[Recorded data]
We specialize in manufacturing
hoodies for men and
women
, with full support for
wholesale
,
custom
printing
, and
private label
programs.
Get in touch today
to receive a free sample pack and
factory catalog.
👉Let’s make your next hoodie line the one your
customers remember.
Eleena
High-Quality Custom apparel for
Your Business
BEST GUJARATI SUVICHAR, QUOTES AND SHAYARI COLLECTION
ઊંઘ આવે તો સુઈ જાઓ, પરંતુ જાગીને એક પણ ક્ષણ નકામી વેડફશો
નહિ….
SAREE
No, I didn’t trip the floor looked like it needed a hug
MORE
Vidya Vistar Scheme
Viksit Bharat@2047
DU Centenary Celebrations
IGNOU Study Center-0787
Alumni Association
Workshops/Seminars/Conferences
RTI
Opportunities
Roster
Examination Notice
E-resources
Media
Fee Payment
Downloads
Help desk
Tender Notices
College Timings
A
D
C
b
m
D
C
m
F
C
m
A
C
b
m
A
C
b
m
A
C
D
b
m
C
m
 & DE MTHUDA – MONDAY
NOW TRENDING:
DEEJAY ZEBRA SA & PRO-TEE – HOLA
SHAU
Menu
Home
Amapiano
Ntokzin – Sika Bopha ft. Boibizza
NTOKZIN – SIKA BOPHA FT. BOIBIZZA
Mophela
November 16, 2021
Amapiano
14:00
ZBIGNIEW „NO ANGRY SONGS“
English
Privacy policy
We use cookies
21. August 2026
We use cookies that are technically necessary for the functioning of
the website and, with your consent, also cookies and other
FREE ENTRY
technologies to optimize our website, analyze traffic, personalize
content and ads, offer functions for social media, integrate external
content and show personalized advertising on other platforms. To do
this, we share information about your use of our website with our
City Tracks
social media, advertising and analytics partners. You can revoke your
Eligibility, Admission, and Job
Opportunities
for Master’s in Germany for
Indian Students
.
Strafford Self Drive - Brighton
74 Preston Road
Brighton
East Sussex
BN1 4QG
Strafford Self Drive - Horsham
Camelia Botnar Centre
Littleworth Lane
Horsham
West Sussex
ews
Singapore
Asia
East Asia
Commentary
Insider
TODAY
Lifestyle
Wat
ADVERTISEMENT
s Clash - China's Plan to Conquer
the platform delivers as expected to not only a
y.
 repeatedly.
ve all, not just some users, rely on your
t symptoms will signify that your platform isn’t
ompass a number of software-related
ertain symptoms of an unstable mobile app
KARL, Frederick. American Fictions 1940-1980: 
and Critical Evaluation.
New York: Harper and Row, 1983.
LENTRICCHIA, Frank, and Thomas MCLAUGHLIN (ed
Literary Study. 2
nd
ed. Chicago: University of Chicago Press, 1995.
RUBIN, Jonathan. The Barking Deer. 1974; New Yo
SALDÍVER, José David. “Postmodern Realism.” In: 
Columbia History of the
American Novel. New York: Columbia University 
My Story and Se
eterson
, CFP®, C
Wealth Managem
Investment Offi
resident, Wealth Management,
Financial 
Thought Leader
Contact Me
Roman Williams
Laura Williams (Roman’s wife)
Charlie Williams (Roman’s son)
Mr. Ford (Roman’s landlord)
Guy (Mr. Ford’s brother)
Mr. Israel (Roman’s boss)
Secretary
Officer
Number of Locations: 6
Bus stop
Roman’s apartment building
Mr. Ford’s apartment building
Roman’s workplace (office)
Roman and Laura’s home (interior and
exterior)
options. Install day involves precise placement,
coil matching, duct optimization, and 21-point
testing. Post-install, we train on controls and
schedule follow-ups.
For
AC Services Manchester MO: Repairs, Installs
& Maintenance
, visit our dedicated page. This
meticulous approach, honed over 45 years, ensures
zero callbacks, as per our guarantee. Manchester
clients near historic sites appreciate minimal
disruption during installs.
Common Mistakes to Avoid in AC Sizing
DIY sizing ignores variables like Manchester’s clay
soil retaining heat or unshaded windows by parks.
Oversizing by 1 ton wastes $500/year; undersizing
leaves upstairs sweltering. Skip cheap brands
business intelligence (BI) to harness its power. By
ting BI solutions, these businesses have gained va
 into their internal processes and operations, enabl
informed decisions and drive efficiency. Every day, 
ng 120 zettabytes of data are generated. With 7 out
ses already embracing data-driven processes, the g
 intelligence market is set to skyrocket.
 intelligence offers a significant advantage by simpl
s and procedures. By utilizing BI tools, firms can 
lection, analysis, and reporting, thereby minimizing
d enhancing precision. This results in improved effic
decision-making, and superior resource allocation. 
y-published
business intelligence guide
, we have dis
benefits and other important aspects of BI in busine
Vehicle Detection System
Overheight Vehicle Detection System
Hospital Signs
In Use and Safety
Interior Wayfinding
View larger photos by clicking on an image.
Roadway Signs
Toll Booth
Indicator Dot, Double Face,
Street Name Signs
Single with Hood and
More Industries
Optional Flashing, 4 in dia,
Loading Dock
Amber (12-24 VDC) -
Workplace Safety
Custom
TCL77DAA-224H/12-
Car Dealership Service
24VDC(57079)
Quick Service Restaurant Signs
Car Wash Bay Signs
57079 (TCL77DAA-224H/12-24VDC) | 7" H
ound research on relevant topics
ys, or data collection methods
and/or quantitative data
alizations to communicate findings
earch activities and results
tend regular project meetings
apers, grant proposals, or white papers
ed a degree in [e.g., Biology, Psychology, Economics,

# [TASK STATEMENT]
All lines with the word "Wealth" are needed; pull them from the entries and copy each.

# [RESPONSE TO THIS EXERCISE]
Wealth Managem
resident, Wealth Management,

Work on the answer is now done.